EXCERPTED TEXT:
○ ○ ○
To get timescaledb to pushdown the result of a subselect you create an immutable function like so:

CREATE OR REPLACE FUNTION push() RETURNS int[]  LANGUAGE SQL IMMUTABLE
AS $$
  SELECT array_agg(distinct device_id) FROM metrics;
$$;

And then use it in a query like this:

SELECT * FROM metrics_dist WHERE device_id=ANY(push());

This will materialize the function result on the access node and push it down to the data nodes.

This will also use indexes when applicable:

explain verbose select * from metrics_dist where device_id=ANY(t());
                                                                                                         QUERY PLAN
-----------------------------------------------------------------------------------------------------------------------------------------------------------------------------------------------------------------------------
 Custom Scan (AsyncAppend)  (cost=100.00..7261.53 rows=56216 width=36)
   Output: metrics_dist."time", metrics_dist.device_id, metrics_dist.v0, metrics_dist.v1, metrics_dist.v2, metrics_dist.v3
   ->  Append  (cost=100.00..7261.53 rows=56216 width=36)
         ->  Custom Scan (DataNodeScan) on public.metrics_dist metrics_dist_1  (cost=100.00..1655.86 rows=13674 width=36)
○ ○ ○
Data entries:

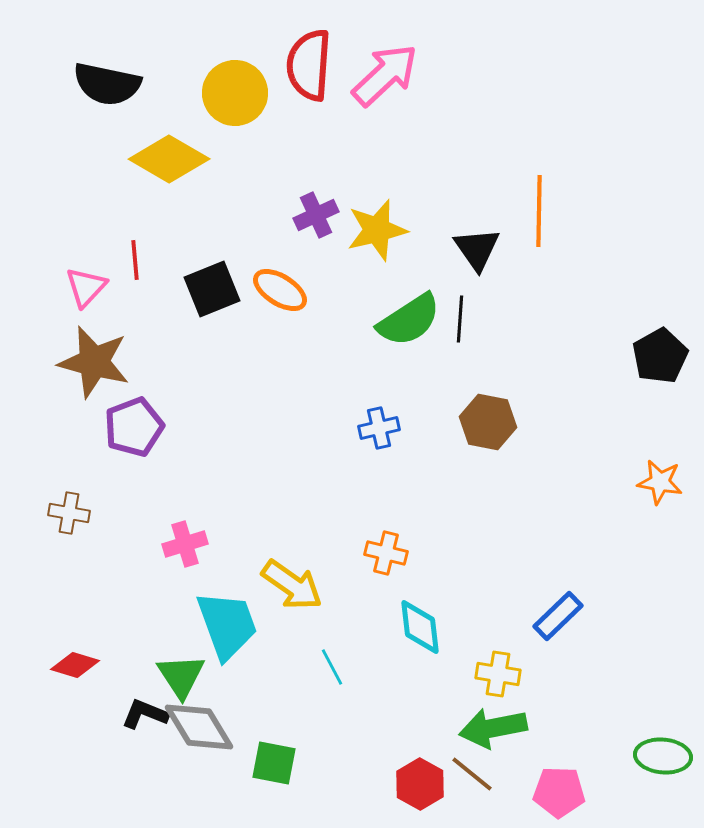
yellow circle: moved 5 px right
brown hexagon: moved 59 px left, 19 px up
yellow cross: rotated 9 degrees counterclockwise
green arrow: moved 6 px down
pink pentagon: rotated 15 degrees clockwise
○ ○ ○
DIRECTIONS:
[a] According to the excerpt on TimescaleDB pushdown, what kind of function do you create so that the result of a subselect gets pushed down?
[b] Summarize the excerpt on TimescaleDB pushdown in two sentences.
[c] Transcribe a passage of the excerpt on TimescaleDB pushdown: begin at the words "To get timescaledb" and stop after "the data nodes.".

RESPONSE LIST:
[a] An immutable function.

[b] To get TimescaleDB to push down the result of a subselect, you create an immutable SQL function that returns the distinct device IDs as an array, then use it in a query with device_id=ANY(...). The function result is materialized on the access node and pushed down to the data nodes, and indexes are used when applicable.

[c]
To get timescaledb to pushdown the result of a subselect you create an immutable function like so:

CREATE OR REPLACE FUNTION push() RETURNS int[]  LANGUAGE SQL IMMUTABLE
AS $$
  SELECT array_agg(distinct device_id) FROM metrics;
$$;

And then use it in a query like this:

SELECT * FROM metrics_dist WHERE device_id=ANY(push());

This will materialize the function result on the access node and push it down to the data nodes.